Restricted stock units and restricted stock provide some measure of mitigation of business cyclicality
while maintaining a direct tie to share price. The Company seeks to enhance the link to stockholder
performance by building a strong retention incentive into the equity program. Consequently, for 2008 grants,
75% of restricted stock units and awards vest on the third anniversary of the date of grant and the remaining
25% vests on the fourth anniversary of the date of grant. For restricted stock granted in 2008, awards granted to
associates who are retirement eligible, as defined in the LTIP, vest in sixteen equal quarterly periods. This
delayed vesting places an executive’s long-term compensation at risk to share price performance for a
significant portion of the business cycle, while encouraging long-term retention of executives.

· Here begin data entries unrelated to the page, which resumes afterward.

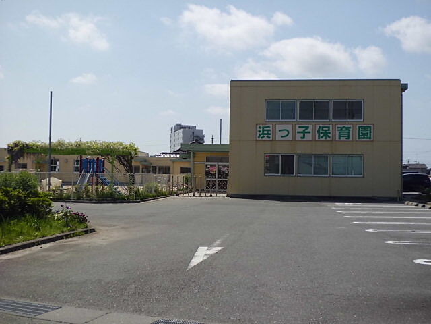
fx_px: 585
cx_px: 216
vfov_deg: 30.9
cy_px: 162
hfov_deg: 40.4
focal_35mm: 47
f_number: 9.6
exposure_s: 1/200
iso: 64
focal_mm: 8.3
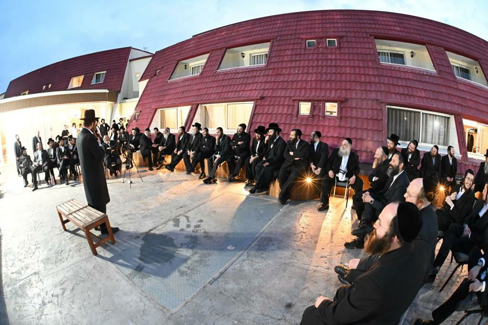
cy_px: 162
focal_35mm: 15
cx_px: 244
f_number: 6.3
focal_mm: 15
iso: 6400
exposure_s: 1/50
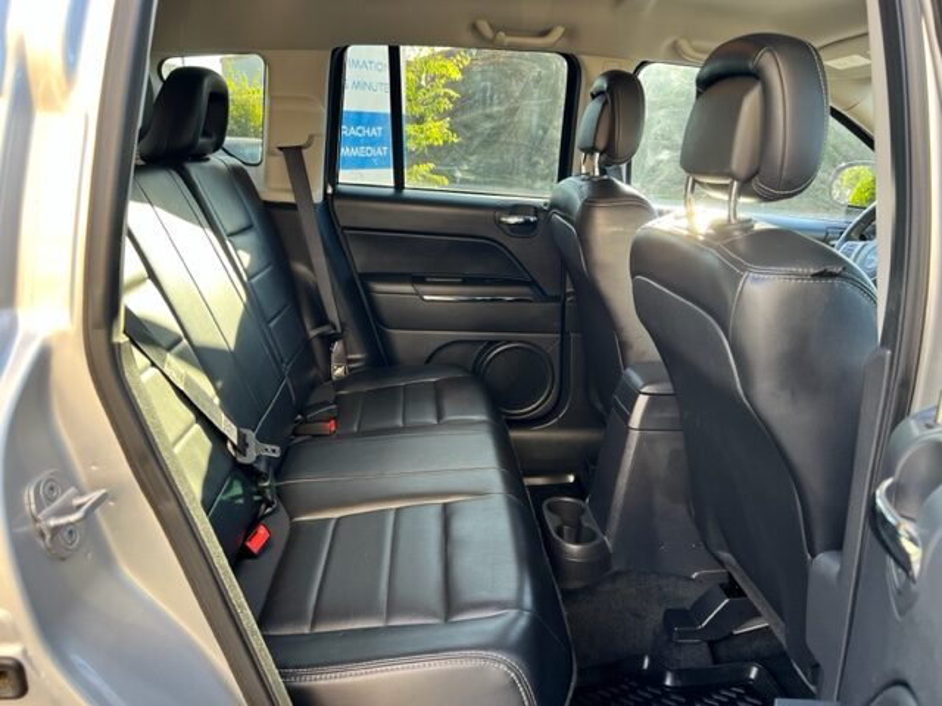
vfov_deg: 53.1
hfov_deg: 67.3
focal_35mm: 26
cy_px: 353
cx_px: 471
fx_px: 708
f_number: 1.5
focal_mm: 5.7
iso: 64
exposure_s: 1/121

As mentioned above, Named Executive Officers have a mandatory deferral of 25% of their awards under
the Executive Plan in the form of deferred stock units, unless reduced in the discretion of the Compensation
Committee. As such, the awards combine performance-based compensation with a further link to stockholder
interests. First, amounts must be earned based on annual Company financial and strategic/operational
performance under the Executive Plan. Second, these already earned amounts are put at risk through a
vesting schedule. Vesting occurs in installments for employment over a three-year period. Third, these earned
amounts become subject to share price performance. Primarily in consideration of this vesting risk being
applied to already earned compensation (but also taking into account the enhanced stockholder alignment that
results from being subject to share performance), the deferred amount is increased by 33% of value. The
Compensation Committee has the discretion to accelerate vesting or pay out deferred amounts in cash (without
interest and without the percentage increase in value) in a limited number of termination circumstances (e.g.,
involuntary terminations or retirements).
Mr. van Paasschen agreed not to sell any Company stock awards or shares received on exercise of options
(except as may be withheld for taxes) for the first two years of his employment and thereafter only in
consultation with the Board of Directors.